» **Instructions to follow**: Check every line of the data below for the word "size", then give only the number of lines that have it.

» **Information shown**:
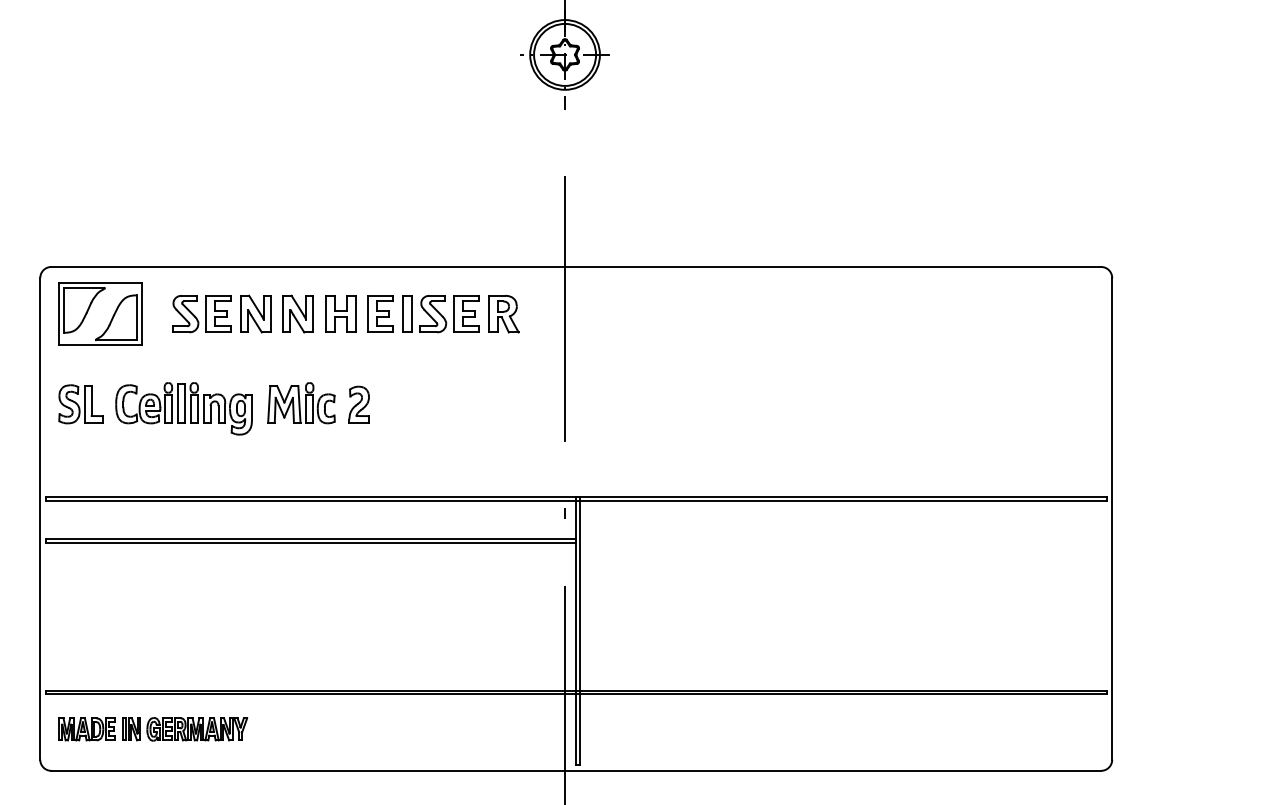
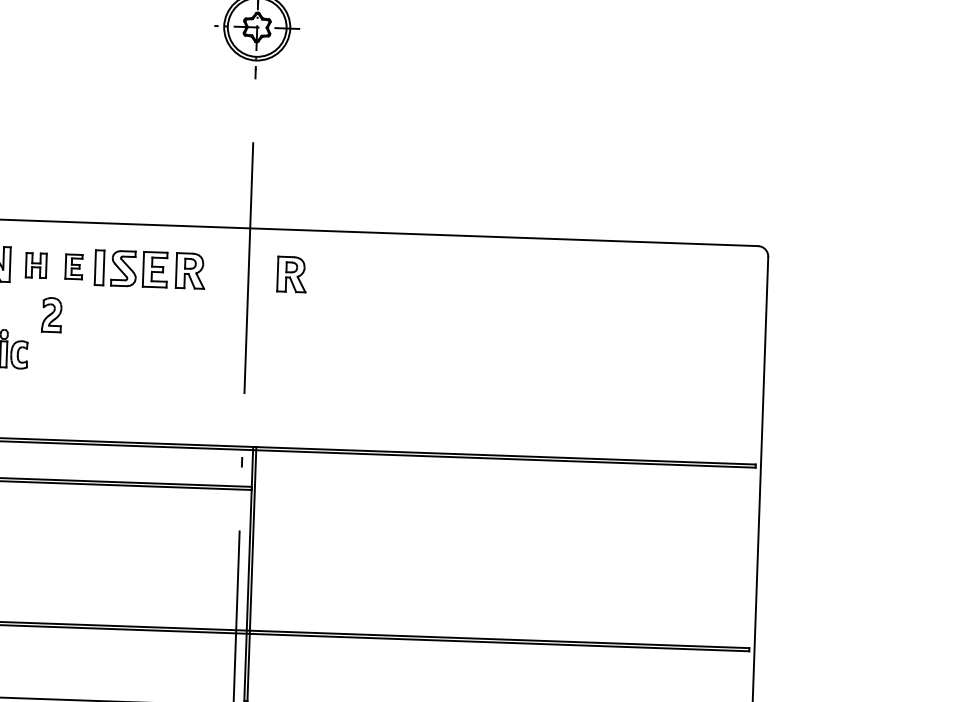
part: (340, 313) -> (35, 265), size x0.7
part: (380, 313) -> (73, 266), size x0.7
part: (610, 314) -> (291, 274), added
part: (358, 404) -> (51, 314), moved

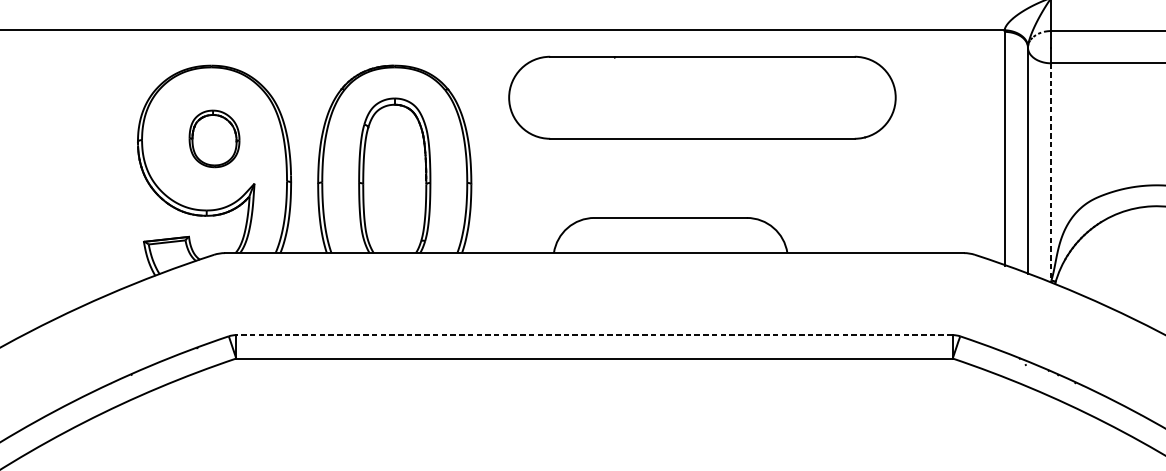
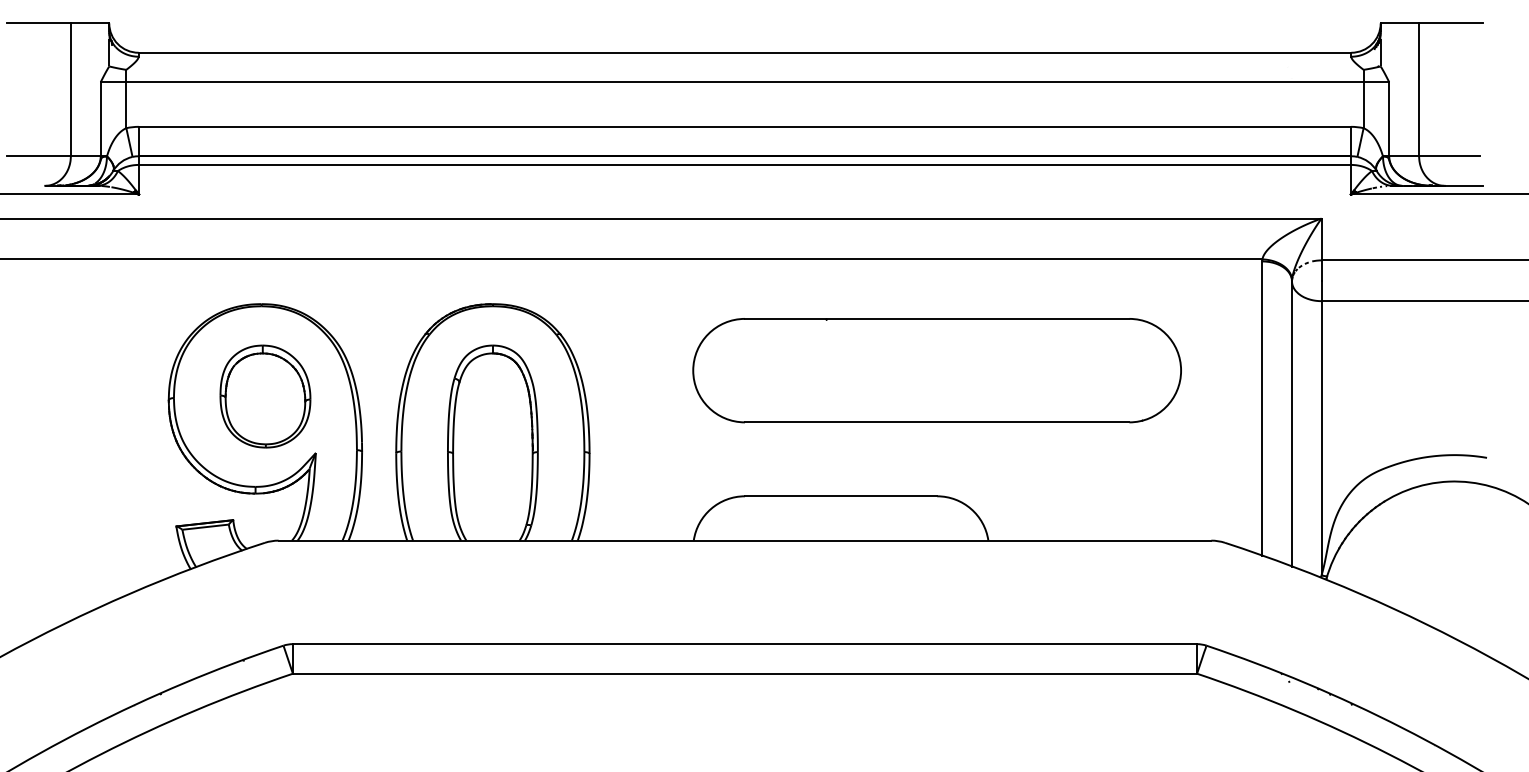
part: (701, 97) -> (936, 370), moved
part: (214, 138) -> (265, 396), size x1.43
line: (1051, 172) -> (1321, 438), dashed -> solid
line: (594, 335) -> (744, 644), dashed -> solid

» **Problem solution**: 3